Why is Rogers Pass National Historic Site a special place?

Rogers Pass National Historic Site

Rogers Pass National Historic Site is a large cultural landscape at the heart of Glacier National Park - a situation that is unusual in the Canadian national park system. Parks Canada staff must actively manage natural processes in order to protect and stabilize in situ cultural resources (eg: removal of new vegetation growth to prevent disruption of stone ruins).


Cascade Creek stone arch railway bridge
© Parks Canada / John Woods
Railway trestles in the Loop Brook Valley
Railway trestles in the Loop Brook Valley
© Parks Canada / Zuzana Driediger

 

  • Working for the Canadian Pacific Railway Company, Major Albert Bowman Rogers first discovered this gap through the impenetrable Selkirk Mountain barrier in 1881, and he returned to confirm the existence of the pass a year later.

  • Construction of the railway line on the steep mountainsides and over the deep gorges of the Selkirk Mountains required engineering solutions that represented innovative breakthroughs during Victorian times.
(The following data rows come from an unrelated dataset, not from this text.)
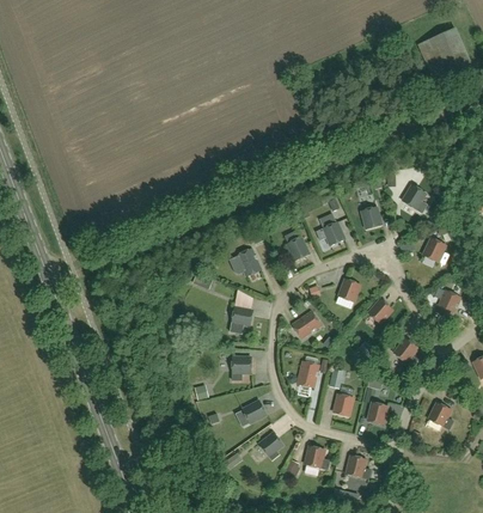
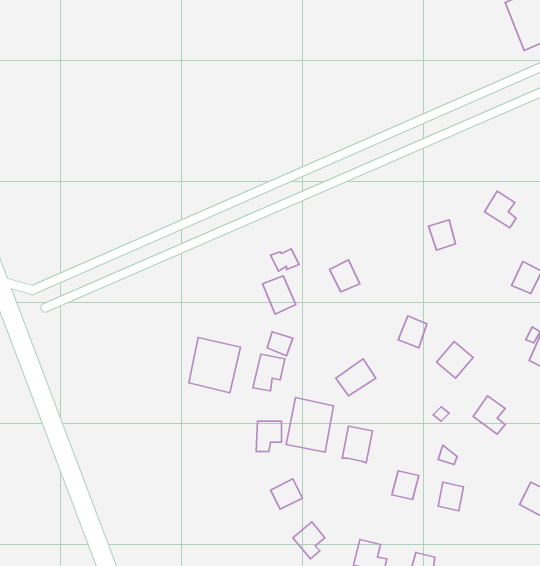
building: [317,213,346,246] -> none
building: none -> [189,337,240,393]
building: none -> [286,398,333,452]

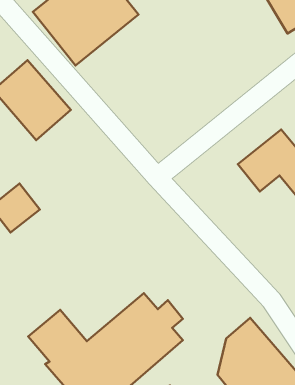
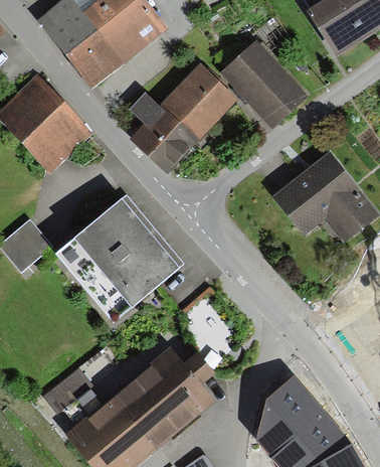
building: none -> [226,45,305,125]
building: none -> [133,67,234,170]
building: none -> [60,195,183,319]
  • Operation of a railway line through the incredible avalanche danger and 12 metre (40 foot) annual snowfall of Rogers Pass demanded new technologies and new skills from the railroaders.
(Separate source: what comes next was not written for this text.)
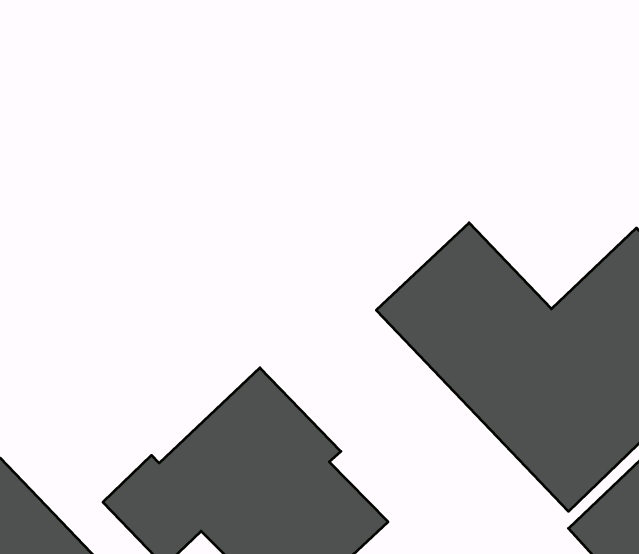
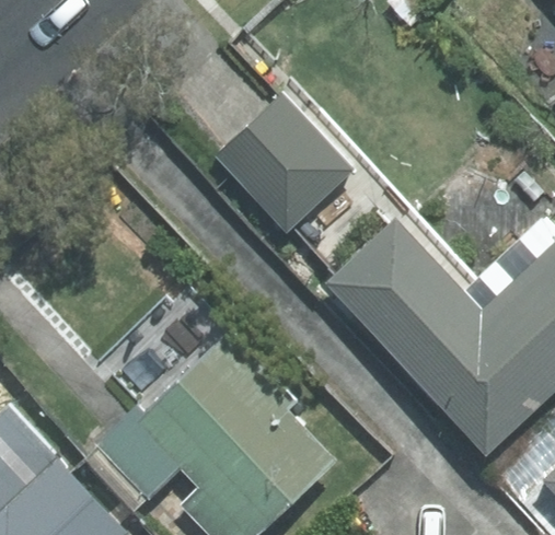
building: none -> [216,96,355,234]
  • People of many cultures contributed their labour to the search for the pass and construction and operation of the railway. Railway employees and contractors included Aboriginal people, new immigrants from many Asian and European countries, American contractors and people from the new country of Canada.

  • Completion of the railway fulfilled Prime Minister John A. Macdonald's promise of a land connection to British Columbia, made when the colony joined the Canadian Confederation in 1871. It also realized Macdonald's vision of a trans-continental nation, ended British Columbia's isolation from the rest of Canada, and helped to prevent the absorption of the colony into the United States.

  • At the urging of the Canadian Pacific Railway, the construction of the rail line led directly to the establishment of Glacier and Yoho national parks in 1886, the country's second and third national parks after Banff was established in 1885.